These results are roughly in line with the S&P 500 and S&P 500 Dividend Artistocrats Index–solid results in a challenging environment for income-oriented stocks.
At the same time, the names in our model Portfolio sport an average yield of 5.5 percent, compared to a current return of 1.9 percent for the S&P 500 and 2.3 percent for the S&P 500 Dividend Aristocrats.
And in the first two quarters of 2014, our Lifelong Income Portfolio holdings have delivered an average return of 13.2 percent, compared to 7.6 percent for the S&P 500.
Interest Rates and Dividend-Paying Stocks
Contrary to popular belief, dividend-paying security classes–utility stocks, real estate investment trusts (REIT) and master limited partnerships (MLP)–exhibit a higher correlation to the overall stock market than to interest rates. (See What’s Rate Sensitive and What’s Not.)
That being said, this misperception that income-oriented stocks act as bond substitutes means that expectations for interest rates can drive near-term moves in these equities.
Last year, the crowd overreacted to the Federal Reserve’s plan to roll back quantitative easing, giving us an opportunity to scoop up shares of dividend-paying stocks on the cheap.

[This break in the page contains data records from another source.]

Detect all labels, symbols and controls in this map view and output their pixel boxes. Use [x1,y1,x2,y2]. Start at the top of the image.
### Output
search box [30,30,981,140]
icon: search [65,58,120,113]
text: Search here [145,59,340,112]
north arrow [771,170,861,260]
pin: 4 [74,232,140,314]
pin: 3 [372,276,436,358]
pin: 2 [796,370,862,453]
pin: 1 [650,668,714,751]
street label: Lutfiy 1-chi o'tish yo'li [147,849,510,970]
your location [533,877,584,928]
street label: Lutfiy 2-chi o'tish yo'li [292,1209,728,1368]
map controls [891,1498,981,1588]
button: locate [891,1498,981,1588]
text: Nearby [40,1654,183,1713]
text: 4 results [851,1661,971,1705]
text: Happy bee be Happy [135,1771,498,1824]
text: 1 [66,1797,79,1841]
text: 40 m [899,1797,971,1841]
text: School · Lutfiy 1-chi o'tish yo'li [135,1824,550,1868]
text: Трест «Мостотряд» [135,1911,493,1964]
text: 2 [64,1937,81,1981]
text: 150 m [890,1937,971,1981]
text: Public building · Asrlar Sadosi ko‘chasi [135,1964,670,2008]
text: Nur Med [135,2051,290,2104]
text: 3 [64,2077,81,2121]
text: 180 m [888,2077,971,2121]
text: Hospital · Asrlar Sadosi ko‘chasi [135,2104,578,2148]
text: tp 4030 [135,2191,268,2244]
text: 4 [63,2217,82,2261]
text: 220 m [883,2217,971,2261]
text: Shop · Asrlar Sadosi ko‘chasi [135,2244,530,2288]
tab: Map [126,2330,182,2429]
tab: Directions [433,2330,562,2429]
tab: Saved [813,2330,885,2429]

But income-oriented stocks have rallied this year, as the pullback in interest rates has drawn investors to the space.
Traders have piled into exchange-traded funds (ETF) that promise one-stop exposure to MLPs, REITs and other income-oriented stocks.
As we explained in Dividends and the Exchange-Traded Fund, we prefer to select individual equities; the instant diversification offered by ETFs also translates into diluted exposure to and industry or sector’s best names.
ETFs’ rising popularity as trading vehicles has helped to bid up some popular dividend-paying stocks to frothy valuations that price in everything going right–and then some.
Although these market darlings have rallied hard, valuations look increasingly stretched; with many of these names pricing in perfection, the risk of a potential pullback continues to grow.